Adaptive Ensemble Methods for Tampering Detection in Automotive Aftertreatment Systems

3 October 2022

Control and diagnostic processes in modern vehicles incorporate nowadays a wide set of functionalities to preserve the vehicle’s health. Automotive vehicles contain embedded systems that must perform a diverse palette of tasks, ranging from less critical tasks (e.g., audio/video media control), to crucial ones, such as controlling the engine, fuel consumption, or the aftertreatment system. This paper identifies and addresses one emerging threat, namely, automotive tampering. Tampering denotes a procedure that changes the behavior of the system to gain financial or functional advantages, without damaging the system and without triggering the built-in safety features of the vehicle. Numerous studies show a growing number of tampered vehicles worldwide and considering that tampered vehicles contribute to air and atmosphere pollution, tampering remains a serious environmental threat. This paper proposes two ensemble-based approaches for tampering detection, both using Long Short-Term Memory neural network predictors, together with Cumulative Sum and Histogram distance-based detectors.
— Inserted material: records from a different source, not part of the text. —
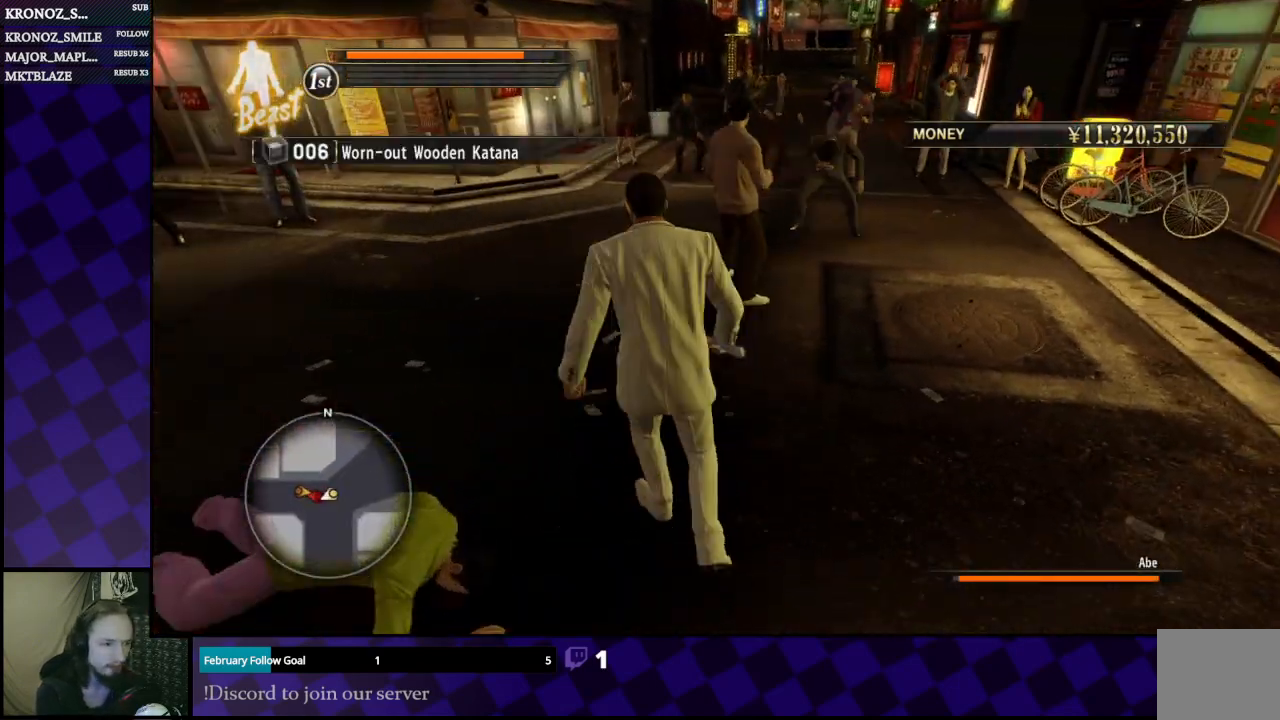
{"buttons": [], "left_stick": "up", "right_stick": "center", "events": [[33, "right_stick", "right"], [267, "right_stick", "center"]]}
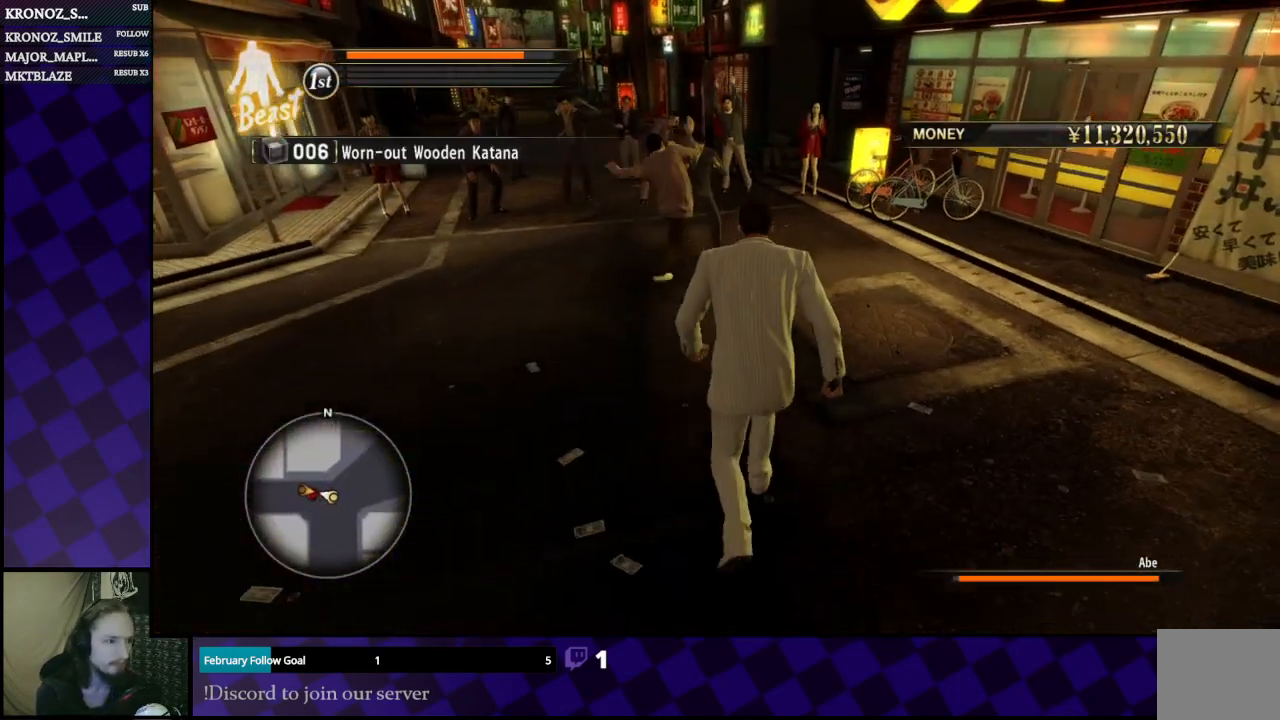
{"buttons": [], "left_stick": "up", "right_stick": "center", "events": []}
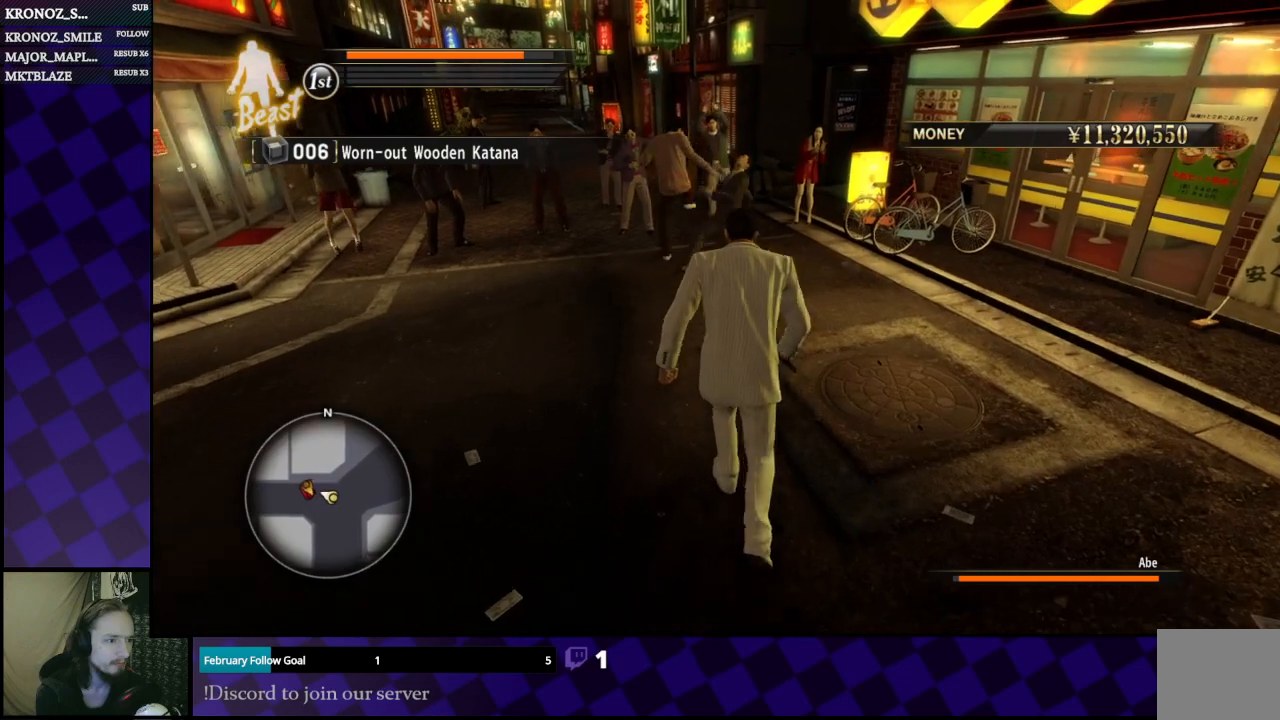
{"buttons": [], "left_stick": "up", "right_stick": "center", "events": []}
Additionally, an Adaptive Majority Weighted Voting fusion methodology is proposed, that considers the historical decisions of the detectors. Experimental results are based on three unique datasets that incorporate a multitude of tampering scenarios. The results prove the efficiency of the proposed ensembles, with a 0% false alert rate and up to 100% detection rate, even when dealing with intelligent tamperers, and even in comparison with state-of-the-art tampering detection solutions. Moreover, this paper offers resource consumption and scalability measurements on a reference embedded system, further demonstrating the integrability of the proposed techniques in a real embedded environment.